The vote came after residents adamantly told the council they didn’t want another low-income housing community next to their homes. One resident said there were 15 such communities with a 5-mile radius of the site. Moon helped organize a bus to bring people to City Hall to speak against the project.
Councilwomen Ann Zadeh, Kelly Allen Gray and Gyna Bivens voted to support the project. Later, Bivens would say she was bothered by “the tone” in the council chamber that night.
Zoning cases heard
In another case that involved 3.8 acres off Belknap Street, at 1330 Harper St., 4005 Wheeler St. and the 1300 block of Kings Highway, Moon received the single-family designation, even though the city did not hear back from the two owners after they were notified of pending zoning change.

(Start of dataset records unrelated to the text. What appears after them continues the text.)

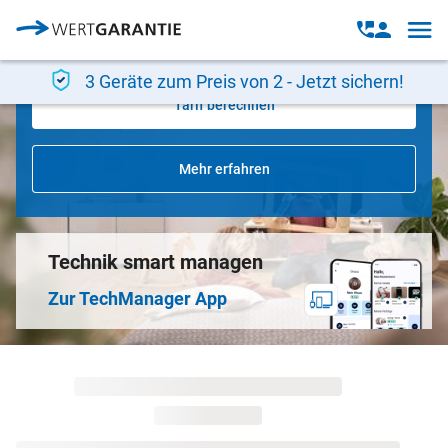
Kostenbeteiligung für Ersatzgeräte
Direkt zum Inhalt
Open
Open
Alles auf einen Blick in der App
navig
contact
modal
3 Geräte zum Preis von 2 - Jetzt sichern!
Tarif berechnen
Mehr erfahren
Technik smart managen
Zur TechManager App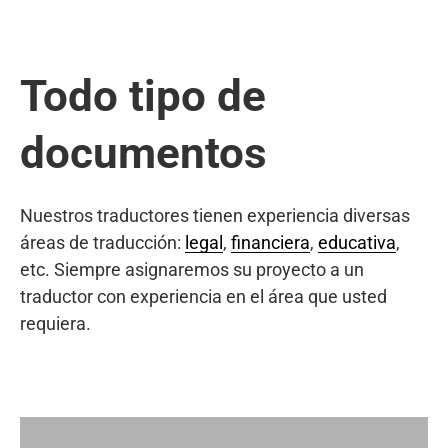
Todo tipo de
documentos
Nuestros traductores tienen experiencia diversas
áreas de traducción:
legal
,
financiera
,
educativa
,
etc. Siempre asignaremos su proyecto a un
traductor con experiencia en el área que usted
requiera.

The zoning was also changed on 14.5 acres at 5817 and 5901 Boca Raton Blvd., property where the city obtained ownership by condemnation in 2007 for repeated code violations. The apartments were demolished.
In June, zoning was changed on nearly 7 acres close to the northwest corner of Boca Raton and Woodhaven Boulevard, despite the objection of the property owner. The owner also could not be reached for comment.
And in another case, the zoning was changed on 156 acres generally bounded by Western Center Boulevard, North Beach Street, Fossil Creek Boulevard and Interstate 35W — mostly vacant land and the Golf Club at Fossil Creek — as a way to prevent future multifamily development, or worse, industrial uses, if the golf course changed hands. The New York-based owners did not oppose the rezoning, according to a city report.
Moon said he “was getting ahead” of any potential problems.
In that case, though, about 18 acres at Travertine Lane and Riverside Drive, north of Fossil Creek, were taken out of the request because the landowner, Cortland Partners in Atlanta, objected to the rezoning. The owner’s attorney told the council that it has well over $1 million invested in an upcoming apartment community.
In one case not initiated by Moon but in his district, the council in November voted 7-2 to approve changing at the owner’s request a vacant 17.3-acre industrial tract to high-density multifamily in the Mercantile Business Park off Meacham Boulevard. This was despite city staff saying the proposed use was a “significant deviation” from the city’s comprehensive plan. The Zoning Commission had recommended that the council deny the request.
The opposition said the land, at 3451 Northern Cross Blvd., is not close to parks, sidewalks, grocery stores or other retail outlets and would be more than a mile from a proposed Tex Rail station. There are no bike lanes or medical centers nearby, they said. Beyond that, several top officials with Eagle Mountain-Saginaw school district vociferously opposed the rezoning, saying the location was far from the nearest schools, making it a difficult trek for residents.
NRP Group plans 363 apartments. The sale of the land is expected by the end of July, according to Mercantile Partners.
Moon said this case met his criteria for apartments being done in the right location.
“It’s near a major traffic corridor with Loop 820 and Beach and it’s near public transportation,” Moon said. “I haven’t done a good enough job of telling this story. This is a perfect example of how we should do this correctly. This location has minimal impact on single-family.”
But before he would approve the case, Moon said he sought and received assurances from the developer that it would provide after-school and summer programs for the kids who live there, saying, “A lot of cities take on measures that have more controls in the development.”
Moon has not finished his pursuit. He said he’s looking to find all the vacant land in his district that is zoned multifamily but that is not in concert with the city’s comprehensive plan. So far, he’s pegged about 10 properties he said he’ll consider council-initiated rezoning.
“One of my campaign commitments was smarter development,” Moon said. “I’m not against multifamily. I’m against multifamily being done wrong. I still have a lot of work to do.”